The error message is an API
An error message is the part of your system that only ever shows up when someone is already having a bad day.
Most error messages are written for the person who shipped the bug, not the person who hit it. They leak the internals of the moment they were thrown — a stack frame, a null reference, a status code with no subject — and they leave the reader to reverse-engineer a system they can't see. That's a failure of design, but it's also a failure of architecture, because an error message is not decoration. It is a return value. It is part of your interface whether you treat it that way or not.
I've started telling teams to design errors the way they design endpoints. The happy path gets schemas, versioning, reviews, deprecation policies. The error path gets a throw new Error("something went wrong") and a shrug. Then we wonder why integration takes three weeks and the support queue is full of people quoting our own messages back to us. The error is the most-read documentation we ship. We just never wrote it on purpose.
An error has a reader, and the reader is not you
Every error has an audience, and the audience changes who you're writing for. A human staring at a form needs a next action: what they did, what the system expected, what to try. A developer integrating your API needs a stable identifier they can branch on and a human-readable string they will never parse. An on-call engineer at 3am needs the one fact that locates the fault — which service, which dependency, which input — not a sanitized "internal error" that protects no one and helps no one.
The mistake is collapsing these readers into one string. The message that satisfies all of them satisfies none. So the first design decision isn't wording. It's separating the parts of an error by who reads them.
- →A stable code — machine-readable, never localized, safe to branch on. It is an API surface, so you can't change it casually.
- →A human message — specific, actionable, written in the reader's language and the reader's frame.
- →Context — the fields that locate the fault, logged for you, never leaked to the caller.
A code is a promise
The moment a client writes if (err.code === "rate_limited"), that string is load-bearing. Rename it to too_many_requests in a "cleanup" PR and you've shipped a breaking change with no version bump and no changelog. Codes are an API the same way a route is an API, and they deserve the same discipline: a closed set, documented, deprecated on a schedule, never reused for a different meaning.
This is also where the human string earns its freedom. Because the code carries the contract, the message can be rewritten, translated, and A/B tested without breaking a single integration. Separating them isn't extra work — it's what lets both halves be good at their job.
The code is the contract; the message is free to change.
Every error code you ship is a promise you have to keep, so ship as few as you can defend.
Errors are where the trust is decided
Anyone can make the success path feel good. The product reveals what it actually thinks of you when something breaks. A 500 that says "internal error" tells the user nothing went wrong on their end and nothing will be done about it. A 422 that says exactly which field is wrong and why tells them the system was paying attention.
Two rules carry most of the weight here. First, never blame the user for a failure that was yours; "we couldn't reach the payment provider, your card was not charged" keeps a customer who would otherwise assume the worst.

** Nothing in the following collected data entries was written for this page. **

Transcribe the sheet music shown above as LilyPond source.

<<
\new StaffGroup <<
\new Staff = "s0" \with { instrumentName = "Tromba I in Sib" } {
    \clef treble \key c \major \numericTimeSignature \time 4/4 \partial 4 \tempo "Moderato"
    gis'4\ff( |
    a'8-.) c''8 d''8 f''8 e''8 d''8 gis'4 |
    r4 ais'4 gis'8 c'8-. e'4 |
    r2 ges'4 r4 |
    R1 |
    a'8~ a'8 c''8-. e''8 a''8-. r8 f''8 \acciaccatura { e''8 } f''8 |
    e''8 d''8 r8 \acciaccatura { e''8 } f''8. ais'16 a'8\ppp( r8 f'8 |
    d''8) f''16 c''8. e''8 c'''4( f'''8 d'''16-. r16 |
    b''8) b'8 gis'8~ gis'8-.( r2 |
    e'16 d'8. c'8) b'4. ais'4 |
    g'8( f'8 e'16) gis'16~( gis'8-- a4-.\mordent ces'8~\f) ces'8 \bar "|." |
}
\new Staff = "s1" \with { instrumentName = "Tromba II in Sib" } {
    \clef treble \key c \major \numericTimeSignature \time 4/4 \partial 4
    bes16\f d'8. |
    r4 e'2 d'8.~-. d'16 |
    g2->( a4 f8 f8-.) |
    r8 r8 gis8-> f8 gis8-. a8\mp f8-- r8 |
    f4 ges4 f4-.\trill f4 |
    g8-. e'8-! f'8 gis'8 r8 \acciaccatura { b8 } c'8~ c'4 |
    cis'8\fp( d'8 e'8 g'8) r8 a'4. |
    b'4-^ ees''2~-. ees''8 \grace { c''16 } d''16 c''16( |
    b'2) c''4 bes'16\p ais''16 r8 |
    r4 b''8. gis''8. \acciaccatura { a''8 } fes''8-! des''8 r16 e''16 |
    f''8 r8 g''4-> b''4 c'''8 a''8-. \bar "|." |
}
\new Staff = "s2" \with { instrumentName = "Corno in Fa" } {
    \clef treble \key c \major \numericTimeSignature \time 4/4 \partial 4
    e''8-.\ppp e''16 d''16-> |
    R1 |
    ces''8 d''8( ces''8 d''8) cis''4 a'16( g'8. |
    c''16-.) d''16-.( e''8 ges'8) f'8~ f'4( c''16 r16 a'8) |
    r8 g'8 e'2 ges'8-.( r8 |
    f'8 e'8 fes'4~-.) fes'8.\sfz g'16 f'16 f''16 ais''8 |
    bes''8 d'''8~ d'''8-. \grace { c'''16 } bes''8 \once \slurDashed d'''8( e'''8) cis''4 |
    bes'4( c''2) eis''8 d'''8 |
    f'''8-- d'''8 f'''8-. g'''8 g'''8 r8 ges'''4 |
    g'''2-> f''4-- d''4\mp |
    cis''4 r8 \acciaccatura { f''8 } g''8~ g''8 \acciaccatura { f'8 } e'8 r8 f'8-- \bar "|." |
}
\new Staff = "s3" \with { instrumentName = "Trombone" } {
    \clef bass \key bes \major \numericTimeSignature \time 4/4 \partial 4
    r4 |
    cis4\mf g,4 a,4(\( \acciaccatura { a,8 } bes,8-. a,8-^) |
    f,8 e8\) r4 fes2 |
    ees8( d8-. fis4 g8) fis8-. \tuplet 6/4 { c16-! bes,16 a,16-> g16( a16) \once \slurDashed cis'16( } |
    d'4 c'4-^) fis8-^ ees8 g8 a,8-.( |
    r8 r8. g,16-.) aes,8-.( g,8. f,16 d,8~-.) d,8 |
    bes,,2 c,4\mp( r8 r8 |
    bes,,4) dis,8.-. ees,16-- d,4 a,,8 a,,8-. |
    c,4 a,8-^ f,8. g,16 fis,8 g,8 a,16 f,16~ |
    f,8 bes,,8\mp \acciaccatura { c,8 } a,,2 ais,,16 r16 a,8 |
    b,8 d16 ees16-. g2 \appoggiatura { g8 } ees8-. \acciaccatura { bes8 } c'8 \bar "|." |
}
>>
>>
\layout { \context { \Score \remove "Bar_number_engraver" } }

Second, every error should imply a next step, even if that step is "wait and retry" or "contact support with this id." An error that closes every door is just an apology, and users can tell the difference between an apology and a system that has thought about them.
The dangerous cases are the ones that try to be helpful and lie. "User not found" on a login form leaks which emails have accounts. A retry suggestion on an error that is not transient sends people in circles. Helpfulness without honesty is worse than silence, because it spends trust you'll want later.
Write the failure first
The practical habit is to design the error before the feature. When you spec an endpoint, enumerate the ways it fails, give each one a code and a message, and review those with the same eyes you bring to the response body. It costs an hour and it changes the design: you discover states you hadn't handled, inputs you can't validate, dependencies you can't trust — all while it's still cheap to fix.
Do this and the support queue gets quieter, integrations land faster, and the 3am page gets shorter because the message already says where to look. The error message was always part of the contract. The only question is whether you wrote that part of the contract, or let it write itself.